La transparence du traitement

Deloitte Luxembourg

Le 25 mai prochain, le Règlement Général sur la Protection des Données (RGPD) sera applicable en Europe. Anciennement commissaire à la CNPD, Georges Wantz, directeur Technology & Entreprise Application chez Deloitte Luxembourg, revient avec nous sur les démarches qu’il reste à accomplir dans le secteur public pour une mise à jour avant l’application du règlement.
 
Comment épauler le secteur public dans sa préparation à cette nouvelle réglementation?
La nouveauté de ce règlement est surtout qu’il provoque une prise de conscience: la protection des données est un droit fondamental en Europe qu’il est temps de faire respecter.
Ainsi, il vise à supprimer les démarches administratives telles que des notifications et des demandes d’autorisation auprès de la CNPD en les remplaçant par un principe d’obligation pour tout responsable de traitement de données à caractère personnel de prouver qu’il protège les données personnelles et qu’il informe les citoyens des traitements qui seront opérés sur celles-ci. Il restreint également leur usage au traitement initial seul et oblige à la suppression de ces données une fois le traitement fini.
Le secteur public est touché par ce règlement car les communes traitent constamment des données à caractère personnel de leurs citoyens ou même de leurs employés. Elles devront donc analyser leurs besoins en traitement des données et les mesures de sécurité qui doivent être mises en place par rapport à ceux-ci. Il ne s’agit dès lors pas uniquement de mesures informatiques, mais surtout organisationnelles. De plus, la démarche devra à présent être entièrement transparente pour laisser la possibilité au citoyen de consulter ses données et d’en connaître le traitement.
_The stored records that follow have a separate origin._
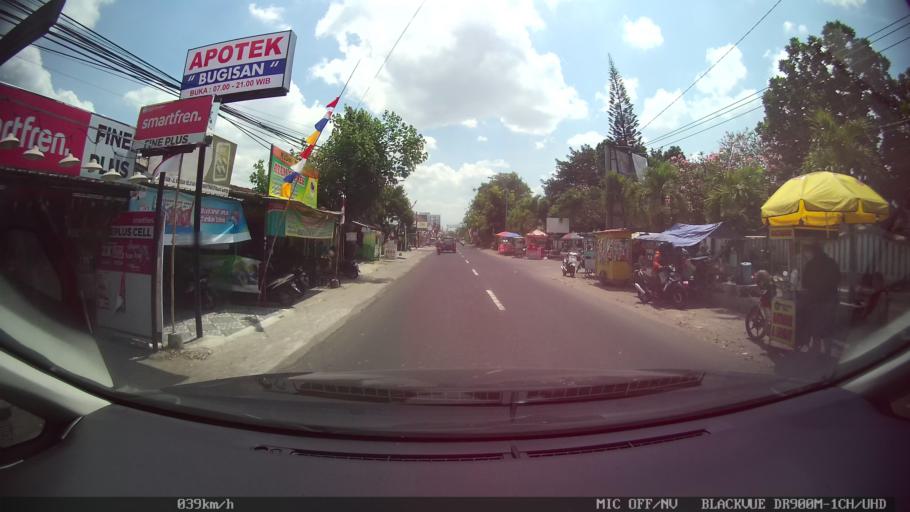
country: ID
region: Daerah Istimewa Yogyakarta
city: Kasihan
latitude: -7.8153
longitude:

Comment identifier les données concernées?
Une donnée à caractère personnel est une donnée liée directement ou indirectement à une personne physique. La question essentielle à se poser dans ce cadre est «pourquoi dois-je traiter cette donnée?». La définition du traitement est également très large: la collecte, la destruction, le stockage, et tout autre démarche effectuée avec les données est identifiée comme un traitement et pour chacun d’entre eux, une finalité, primaire ou annexe, doit être définie entre autres pour identifier le moment où la donnée pourra être supprimée. Il est important de définir le responsable du traitement pour remettre en cause sa légitimité et savoir s’il a le consentement, la base ou l’obligation légale de traiter ces données.
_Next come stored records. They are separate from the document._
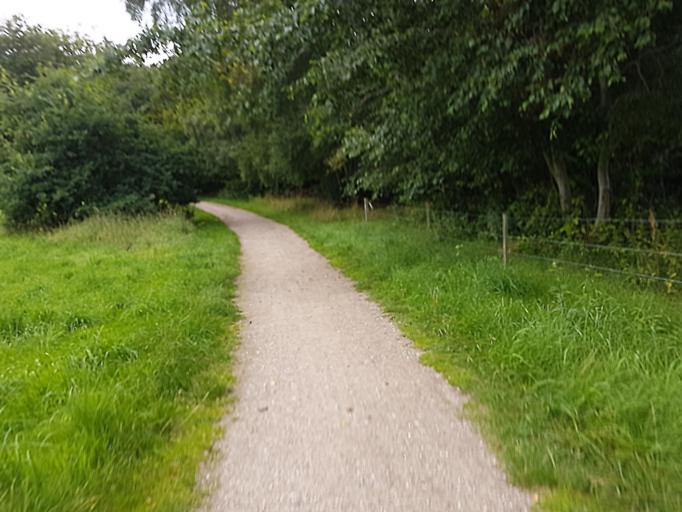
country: DK
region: Capital Region
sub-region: Fureso Kommune
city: Vaerlose
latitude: 55.7937
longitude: 12.3601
Quel sera le rôle d’un délégué à la protection des données?
Premièrement, il devra assumer un rôle de conseil au sein de son organisme. Il sera également la personne de contact en cas d’exercice de droit d’une personne dont les données à caractère personnel ont été utilisées et devra justifier dans ce cas le traitement opéré. Il aura aussi la responsabilité de traiter avec la CNPD en cas de problème décelé par l’autorité.
Le délégué devra impérativement être une personne indépendante, c’est-à-dire qu’il ne pourra pas être trop impliqué dans le traitement des données à caractère personnel pour ne pas manquer d’impartialité. En fonction de la taille de l’entité, il est envisageable que ce délégué s’occupe également de réunir la documentation garantissant la conformité du traitement des données, bien que cela ne fasse pas partie de ses obligations.
En faisant appel à un conseiller externe pour cette tâche, un organisme aurait la garantie de ses bonnes compétences en la matière et pourrait même réaliser des économies. En revanche, cette personne serait moins disponible et moins réactive qu’un employé interne à l’entité. Le juste milieu entre ces deux alternatives serait de faire appel à un seul délégué pour plusieurs entités au sein d’un même groupe, ou dans le cas des communes, d’attribuer cette tâche au Syvicol pour assurer l’harmonie et la cohérence des traitements au sein de toutes les communes luxembourgeoises.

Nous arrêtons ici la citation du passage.